Working data Start Marker

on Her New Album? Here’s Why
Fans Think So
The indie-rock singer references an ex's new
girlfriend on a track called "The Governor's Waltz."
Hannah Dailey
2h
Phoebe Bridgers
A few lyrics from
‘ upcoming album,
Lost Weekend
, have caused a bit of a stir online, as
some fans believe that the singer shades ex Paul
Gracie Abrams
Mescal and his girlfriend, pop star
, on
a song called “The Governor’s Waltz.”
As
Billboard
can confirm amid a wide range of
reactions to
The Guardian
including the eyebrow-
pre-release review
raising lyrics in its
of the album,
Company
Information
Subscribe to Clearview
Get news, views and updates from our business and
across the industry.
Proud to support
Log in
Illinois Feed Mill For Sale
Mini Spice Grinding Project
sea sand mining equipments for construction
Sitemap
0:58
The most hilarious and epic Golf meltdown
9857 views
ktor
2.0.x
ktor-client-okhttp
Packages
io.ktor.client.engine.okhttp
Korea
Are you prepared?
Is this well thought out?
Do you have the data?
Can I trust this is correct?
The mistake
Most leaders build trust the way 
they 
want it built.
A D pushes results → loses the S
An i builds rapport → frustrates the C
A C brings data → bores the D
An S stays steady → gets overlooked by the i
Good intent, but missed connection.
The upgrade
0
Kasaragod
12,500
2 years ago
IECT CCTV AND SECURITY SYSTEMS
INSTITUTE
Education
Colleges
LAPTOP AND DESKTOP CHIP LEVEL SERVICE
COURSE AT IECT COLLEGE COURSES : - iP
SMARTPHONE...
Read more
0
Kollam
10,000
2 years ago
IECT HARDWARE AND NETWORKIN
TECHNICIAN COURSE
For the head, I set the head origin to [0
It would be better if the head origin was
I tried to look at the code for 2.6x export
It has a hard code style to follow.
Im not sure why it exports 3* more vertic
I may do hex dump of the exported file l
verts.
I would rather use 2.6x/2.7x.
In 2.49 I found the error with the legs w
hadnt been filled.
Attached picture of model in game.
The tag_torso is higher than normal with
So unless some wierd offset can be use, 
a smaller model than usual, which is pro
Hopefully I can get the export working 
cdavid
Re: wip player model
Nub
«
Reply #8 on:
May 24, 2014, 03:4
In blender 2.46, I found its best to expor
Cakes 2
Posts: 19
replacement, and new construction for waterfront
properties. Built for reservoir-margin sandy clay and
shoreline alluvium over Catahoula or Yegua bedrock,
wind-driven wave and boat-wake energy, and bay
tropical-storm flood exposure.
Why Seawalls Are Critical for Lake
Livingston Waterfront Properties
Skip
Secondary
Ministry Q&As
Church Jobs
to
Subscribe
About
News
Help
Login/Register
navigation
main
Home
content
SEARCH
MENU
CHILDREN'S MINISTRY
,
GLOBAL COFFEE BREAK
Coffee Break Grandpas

Working data End Marker

**Assignment:** Extract every line of text from all of the records above and reproduce each one word for word, without any changes.

**Reply:**
on Her New Album? Here’s Why
Fans Think So
The indie-rock singer references an ex's new
girlfriend on a track called "The Governor's Waltz."
Hannah Dailey
2h
Phoebe Bridgers
A few lyrics from
‘ upcoming album,
Lost Weekend
, have caused a bit of a stir online, as
some fans believe that the singer shades ex Paul
Gracie Abrams
Mescal and his girlfriend, pop star
, on
a song called “The Governor’s Waltz.”
As
Billboard
can confirm amid a wide range of
reactions to
The Guardian
including the eyebrow-
pre-release review
raising lyrics in its
of the album,
Company
Information
Subscribe to Clearview
Get news, views and updates from our business and
across the industry.
Proud to support
Log in
Illinois Feed Mill For Sale
Mini Spice Grinding Project
sea sand mining equipments for construction
Sitemap
0:58
The most hilarious and epic Golf meltdown
9857 views
ktor
2.0.x
ktor-client-okhttp
Packages
io.ktor.client.engine.okhttp
Korea
Are you prepared?
Is this well thought out?
Do you have the data?
Can I trust this is correct?
The mistake
Most leaders build trust the way 
they 
want it built.
A D pushes results → loses the S
An i builds rapport → frustrates the C
A C brings data → bores the D
An S stays steady → gets overlooked by the i
Good intent, but missed connection.
The upgrade
0
Kasaragod
12,500
2 years ago
IECT CCTV AND SECURITY SYSTEMS
INSTITUTE
Education
Colleges
LAPTOP AND DESKTOP CHIP LEVEL SERVICE
COURSE AT IECT COLLEGE COURSES : - iP
SMARTPHONE...
Read more
0
Kollam
10,000
2 years ago
IECT HARDWARE AND NETWORKIN
TECHNICIAN COURSE
For the head, I set the head origin to [0
It would be better if the head origin was
I tried to look at the code for 2.6x export
It has a hard code style to follow.
Im not sure why it exports 3* more vertic
I may do hex dump of the exported file l
verts.
I would rather use 2.6x/2.7x.
In 2.49 I found the error with the legs w
hadnt been filled.
Attached picture of model in game.
The tag_torso is higher than normal with
So unless some wierd offset can be use, 
a smaller model than usual, which is pro
Hopefully I can get the export working 
cdavid
Re: wip player model
Nub
«
Reply #8 on:
May 24, 2014, 03:4
In blender 2.46, I found its best to expor
Cakes 2
Posts: 19
replacement, and new construction for waterfront
properties. Built for reservoir-margin sandy clay and
shoreline alluvium over Catahoula or Yegua bedrock,
wind-driven wave and boat-wake energy, and bay
tropical-storm flood exposure.
Why Seawalls Are Critical for Lake
Livingston Waterfront Properties
Skip
Secondary
Ministry Q&As
Church Jobs
to
Subscribe
About
News
Help
Login/Register
navigation
main
Home
content
SEARCH
MENU
CHILDREN'S MINISTRY
,
GLOBAL COFFEE BREAK
Coffee Break Grandpas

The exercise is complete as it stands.